| Task details |
Report the count of lines containing the word "tissue" in the entries below, and nothing more.

┄┄┄┄┄┄┄┄┄┄┄┄┄┄┄┄┄┄┄┄

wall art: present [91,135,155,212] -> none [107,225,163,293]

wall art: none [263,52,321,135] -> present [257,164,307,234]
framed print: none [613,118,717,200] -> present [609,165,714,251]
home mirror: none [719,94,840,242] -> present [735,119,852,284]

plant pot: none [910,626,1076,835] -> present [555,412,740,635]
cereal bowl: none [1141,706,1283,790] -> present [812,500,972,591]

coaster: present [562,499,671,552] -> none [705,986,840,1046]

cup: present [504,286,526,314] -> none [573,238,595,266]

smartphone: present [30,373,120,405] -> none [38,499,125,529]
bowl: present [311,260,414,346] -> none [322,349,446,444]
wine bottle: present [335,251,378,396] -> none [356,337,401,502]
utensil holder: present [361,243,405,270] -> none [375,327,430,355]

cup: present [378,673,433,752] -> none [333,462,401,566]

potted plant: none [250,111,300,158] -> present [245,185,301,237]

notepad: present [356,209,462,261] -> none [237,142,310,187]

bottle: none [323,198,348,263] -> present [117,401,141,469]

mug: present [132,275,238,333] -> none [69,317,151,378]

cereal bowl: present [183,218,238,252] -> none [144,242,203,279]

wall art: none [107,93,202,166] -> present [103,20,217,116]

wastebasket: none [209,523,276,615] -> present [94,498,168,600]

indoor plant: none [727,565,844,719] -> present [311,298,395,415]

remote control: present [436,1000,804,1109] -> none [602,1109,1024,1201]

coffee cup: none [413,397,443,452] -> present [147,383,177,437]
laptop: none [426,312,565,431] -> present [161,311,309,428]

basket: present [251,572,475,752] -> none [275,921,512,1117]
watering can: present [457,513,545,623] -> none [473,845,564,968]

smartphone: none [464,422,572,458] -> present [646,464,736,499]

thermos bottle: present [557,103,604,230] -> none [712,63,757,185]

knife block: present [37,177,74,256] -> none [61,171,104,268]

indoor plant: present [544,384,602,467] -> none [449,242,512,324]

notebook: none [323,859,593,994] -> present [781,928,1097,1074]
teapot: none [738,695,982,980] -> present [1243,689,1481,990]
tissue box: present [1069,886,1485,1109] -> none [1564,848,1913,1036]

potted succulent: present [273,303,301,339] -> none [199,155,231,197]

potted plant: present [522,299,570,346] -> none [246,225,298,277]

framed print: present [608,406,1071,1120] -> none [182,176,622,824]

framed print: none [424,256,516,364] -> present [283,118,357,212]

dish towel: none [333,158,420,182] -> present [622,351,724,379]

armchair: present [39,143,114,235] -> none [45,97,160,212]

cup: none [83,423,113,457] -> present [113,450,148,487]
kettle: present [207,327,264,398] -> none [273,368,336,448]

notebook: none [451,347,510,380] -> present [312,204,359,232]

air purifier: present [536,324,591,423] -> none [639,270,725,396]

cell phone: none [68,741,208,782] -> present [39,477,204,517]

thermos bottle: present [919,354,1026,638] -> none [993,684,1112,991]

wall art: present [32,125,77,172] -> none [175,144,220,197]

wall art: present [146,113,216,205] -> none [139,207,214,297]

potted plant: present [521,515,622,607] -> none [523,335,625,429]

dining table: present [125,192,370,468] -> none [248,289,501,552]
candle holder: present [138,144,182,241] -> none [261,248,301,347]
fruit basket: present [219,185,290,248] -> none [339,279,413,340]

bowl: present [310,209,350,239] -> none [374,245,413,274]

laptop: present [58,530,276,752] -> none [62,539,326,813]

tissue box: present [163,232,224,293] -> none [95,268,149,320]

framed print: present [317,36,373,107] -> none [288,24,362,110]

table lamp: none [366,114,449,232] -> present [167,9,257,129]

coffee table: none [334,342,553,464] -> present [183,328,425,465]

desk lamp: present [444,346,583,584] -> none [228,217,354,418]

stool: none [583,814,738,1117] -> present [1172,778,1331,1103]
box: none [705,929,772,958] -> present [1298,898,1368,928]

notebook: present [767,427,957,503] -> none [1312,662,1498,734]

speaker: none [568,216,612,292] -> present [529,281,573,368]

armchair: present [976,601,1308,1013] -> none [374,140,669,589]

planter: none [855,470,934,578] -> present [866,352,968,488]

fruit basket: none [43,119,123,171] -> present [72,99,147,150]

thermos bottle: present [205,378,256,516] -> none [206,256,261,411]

┄┄┄┄┄┄┄┄┄┄┄┄┄┄┄┄┄┄┄┄

| Output |
2